Une équipe médicale au chevet d'un patient atteint du Covid-19, à l'hôpital Louis Mourier de Colombes (Hauts-de-Seine), dans la nuit du 4 au 5 mai 2021 (AFP - ALAIN JOCARD)
Voies veineuses, cathéter, hydratation, sédation... "Qui a la clé des stups ?", lance une infirmière. Une dizaine de soignants s'active dans un ballet orchestré par le Dr Noémie Zucman, 32 ans. "C'était notre dernier lit de réa, à ce stade on est complet", constate-t-elle. Il a fallu choisir entre "quatre appels quasi-simultanés", pour des cas de Covid ou d'autres pathologies. "Le rythme des admissions s'est un peu ralenti, mais on sent que la pression est toujours continue et dense", assure-t-elle. Difficile pour autant de s'habituer à ces clusters familiaux en pleine recrudescence, avec leur cortège de drames: "On a souvent le père et la fille, le mari et la femme, c'est fréquent" et "ça aurait pu être évité", dit-elle. Mais entre la "lassitude" générale et le "message d'optimisme qui dit qu'on va +se retrouver+ et qu'on déconfine, les gens sont quand même moins vigilants au quotidien avec leurs proches". Sans perspective de répit "d'ici les vacances d'été", la fatigue s'accumule, à la cadence "acceptable" de 12 heures par jour et d'une garde de 24 heures par semaine, en principe - car la veille, la jeune réanimatrice est "restée jusqu'à 23H00, au lieu de 18H00".

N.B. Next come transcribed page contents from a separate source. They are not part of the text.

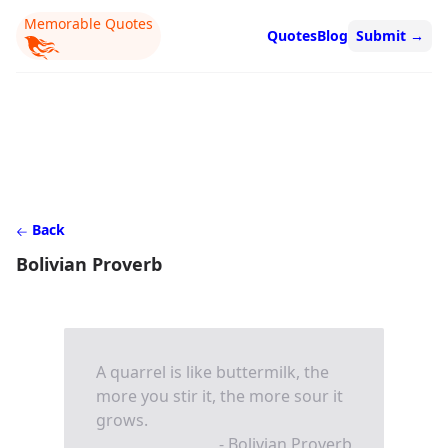
Memorable Quotes
Quotes
Blog
Submit
→
Back
Bolivian Proverb
A quarrel is like buttermilk, the
more you stir it, the more sour it
grows.
- Bolivian Proverb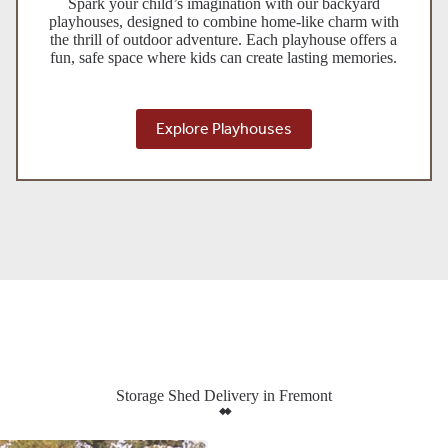
Spark your child’s imagination with our backyard
playhouses, designed to combine home-like charm with
the thrill of outdoor adventure. Each playhouse offers a
fun, safe space where kids can create lasting memories.
Explore Playhouses
Storage Shed Delivery in Fremont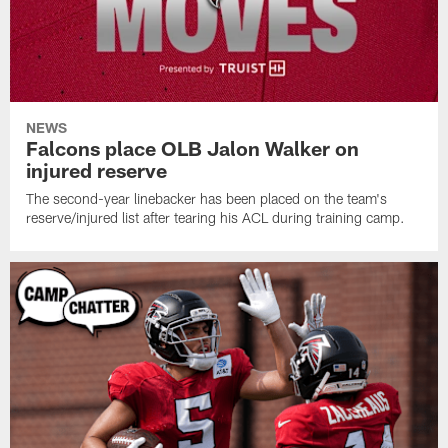
NEWS
Falcons place OLB Jalon Walker on
injured reserve
The second-year linebacker has been placed on the team's
reserve/injured list after tearing his ACL during training camp.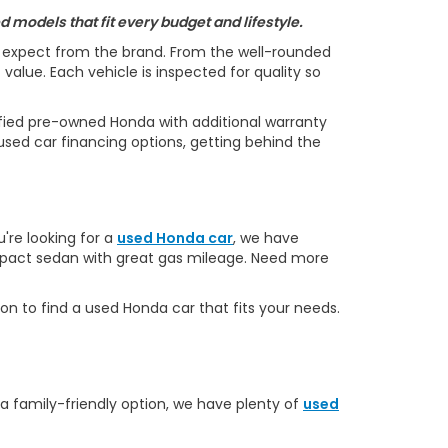
 models that fit every budget and lifestyle.
s expect from the brand. From the well-rounded
alue. Each vehicle is inspected for quality so
ified pre-owned Honda with additional warranty
used car financing options, getting behind the
u're looking for a
used Honda car
, we have
ompact sedan with great gas mileage. Need more
on to find a used Honda car that fits your needs.
 a family-friendly option, we have plenty of
used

Temps de pause dans l'unité de soins intensifs de l'hôpital de Colombes (Hauts-de-Seine) dans la nuit du 4 au 5 mai 2021 (AFP - ALAIN JOCARD)
Sur la brèche jour et nuit, les soignants savourent la moindre pause. A 01H00 du matin, quatre infirmiers prennent leur dîner. Caroline, 26 ans, arrivée en novembre après deux années aux urgences, trouve que la réa "c'est lourd", d'ailleurs elle "ne coupe plus entre vie professionnelle et personnelle". Sirine, 23 ans, diplômée en juillet, n'a "plus l'impression d'apprendre" son métier, car le Covid "c'est tout le temps la même histoire". Yann, 23 ans également, se souvient qu'avant l'épidémie "il y avait toujours un petit moment calme où tu pouvais te poser" la nuit. "Maintenant il n'y a plus de temps mort."